The discovery of Oetzi has also spawned a host of exotic theories regarding the circumstances behind his violent death. One space technology professor has suggested that evidence of an asteroid landing in the area in that period might be linked to the Iceman's demise. He wondered whether Oetzi had been a powerful figure and was used as a ritual sacrifice in order to appease the gods who'd sent the terrifying extra-terrestrial object.

Another theory contested by residents of this formerly Austrian region, who see the Iceman as their forefather, claims he was cast out from his community because a low sperm count rendered him childless.

"I'm not sure whether we'll be able to say whether that's true or not with the DNA sequencing," said Dr Zink. "But there are lots of questions that we might be able to answer."

But staring at poor Oetzi's gnarled, brown corpse, you can't help wondering if the most obvious question is ethical rather than scientific: how recently does someone have to have died before they're entitled to a proper burial - instead of being left in a glass cage like a gooey prop from a horror film, for people to gawp at?
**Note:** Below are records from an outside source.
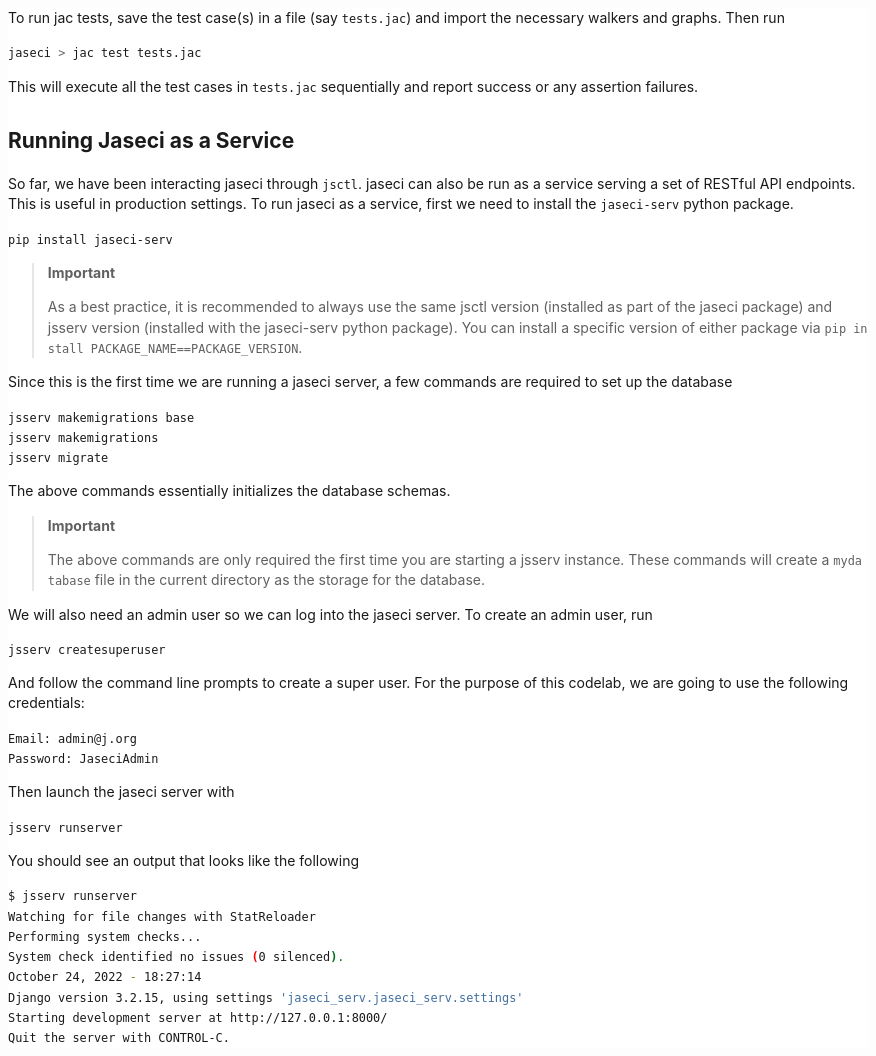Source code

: To run jac tests, save the test case(s) in a file (say `tests.jac`) and import the necessary walkers and graphs. Then run
```bash
jaseci > jac test tests.jac
```
This will execute all the test cases in `tests.jac` sequentially and report success or any assertion failures.

## Running Jaseci as a Service
So far, we have been interacting jaseci through `jsctl`.
jaseci can also be run as a service serving a set of RESTful API endpoints.
This is useful in production settings.
To run jaseci as a service, first we need to install the `jaseci-serv` python package.

```bash
pip install jaseci-serv
```
> **Important**
>
> As a best practice, it is recommended to always use the same jsctl version (installed as part of the jaseci package) and jsserv version (installed with the jaseci-serv python package). You can install a specific version of either package via `pip install PACKAGE_NAME==PACKAGE_VERSION`.

Since this is the first time we are running a jaseci server, a few commands are required to set up the database
```bash
jsserv makemigrations base
jsserv makemigrations
jsserv migrate
```
The above commands essentially initializes the database schemas.

> **Important**
>
> The above commands are only required the first time you are starting a jsserv instance. These commands will create a `mydatabase` file in the current directory as the storage for the database.

We will also need an admin user so we can log into the jaseci server. To create an admin user, run
```bash
jsserv createsuperuser
```
And follow the command line prompts to create a super user.
For the purpose of this codelab, we are going to use the following credentials:
```bash
Email: admin@j.org
Password: JaseciAdmin
```

Then launch the jaseci server with
```bash
jsserv runserver
```

You should see an output that looks like the following

```bash
$ jsserv runserver
Watching for file changes with StatReloader
Performing system checks...
System check identified no issues (0 silenced).
October 24, 2022 - 18:27:14
Django version 3.2.15, using settings 'jaseci_serv.jaseci_serv.settings'
Starting development server at http://127.0.0.1:8000/
Quit the server with CONTROL-C.
```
"There has been some discussion on this," says Dr Zink, "and it's a fair point. But this man is 5,300 years old. We do treat him with respect; we look after the body very, very carefully, and he provides us with lot of valuable information. And besides, even if we were to bury him we wouldn't be able to do it according to his customs because we don't know what they were."

So the Iceman will remain the star museum exhibit for the thousands of people who come each year to the Alpine town and stare at his sticky, brown corpse.

But even if they can't bury him, today's distant relatives of the Iceman, might conceivably see the medical benefits -- if, as they say, his captors manage to unlock the secret of his genes.